### DESCRIPTION OF THE TASK
Could you restate all of the records below exactly, with the pictures left out?

### EXERCISE MATERIAL

☆ ☆ ☆

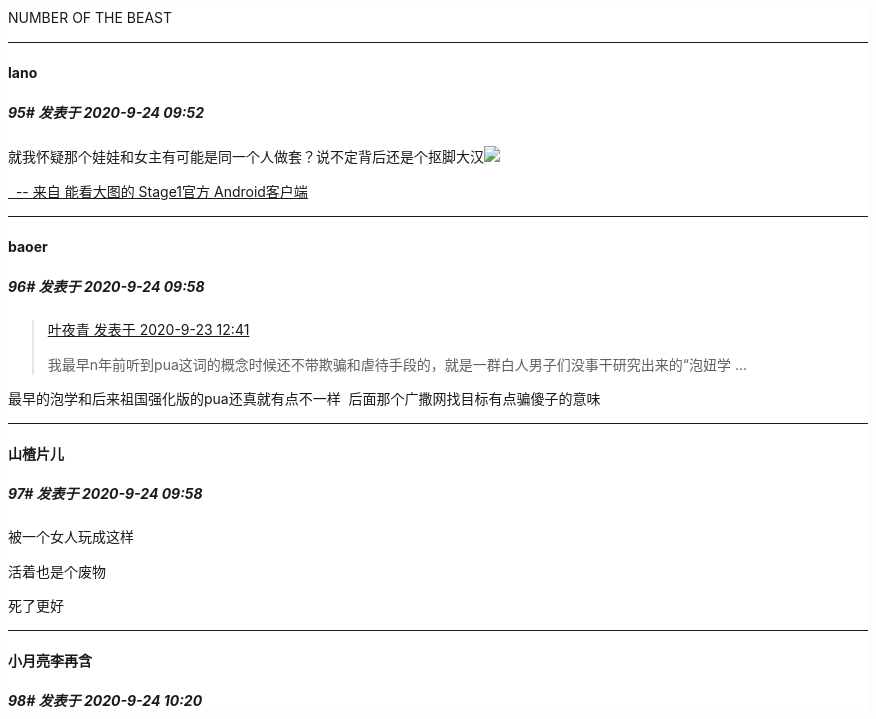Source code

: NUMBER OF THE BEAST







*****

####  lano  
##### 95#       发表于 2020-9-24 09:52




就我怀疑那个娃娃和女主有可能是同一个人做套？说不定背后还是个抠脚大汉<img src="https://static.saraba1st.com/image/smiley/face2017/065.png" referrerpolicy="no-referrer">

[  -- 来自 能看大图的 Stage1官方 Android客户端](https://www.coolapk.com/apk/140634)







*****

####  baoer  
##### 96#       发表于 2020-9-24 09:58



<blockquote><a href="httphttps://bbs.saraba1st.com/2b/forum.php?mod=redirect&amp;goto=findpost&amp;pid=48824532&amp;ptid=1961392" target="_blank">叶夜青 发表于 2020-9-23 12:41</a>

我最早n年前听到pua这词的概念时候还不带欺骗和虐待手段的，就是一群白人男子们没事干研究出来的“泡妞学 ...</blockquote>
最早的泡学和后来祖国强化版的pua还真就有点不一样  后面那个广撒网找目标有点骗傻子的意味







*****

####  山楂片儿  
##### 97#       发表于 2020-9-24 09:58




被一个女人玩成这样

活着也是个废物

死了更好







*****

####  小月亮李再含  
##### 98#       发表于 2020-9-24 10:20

☆ ☆ ☆

### RESPONSE FOR THIS EXERCISE
Source code

: NUMBER OF THE BEAST







*****

####  lano  
##### 95#       发表于 2020-9-24 09:52




就我怀疑那个娃娃和女主有可能是同一个人做套？说不定背后还是个抠脚大汉<img src="https://static.saraba1st.com/image/smiley/face2017/065.png" referrerpolicy="no-referrer">

[  -- 来自 能看大图的 Stage1官方 Android客户端](https://www.coolapk.com/apk/140634)







*****

####  baoer  
##### 96#       发表于 2020-9-24 09:58



<blockquote><a href="httphttps://bbs.saraba1st.com/2b/forum.php?mod=redirect&amp;goto=findpost&amp;pid=48824532&amp;ptid=1961392" target="_blank">叶夜青 发表于 2020-9-23 12:41</a>

我最早n年前听到pua这词的概念时候还不带欺骗和虐待手段的，就是一群白人男子们没事干研究出来的“泡妞学 ...</blockquote>
最早的泡学和后来祖国强化版的pua还真就有点不一样  后面那个广撒网找目标有点骗傻子的意味







*****

####  山楂片儿  
##### 97#       发表于 2020-9-24 09:58




被一个女人玩成这样

活着也是个废物

死了更好







*****

####  小月亮李再含  
##### 98#       发表于 2020-9-24 10:20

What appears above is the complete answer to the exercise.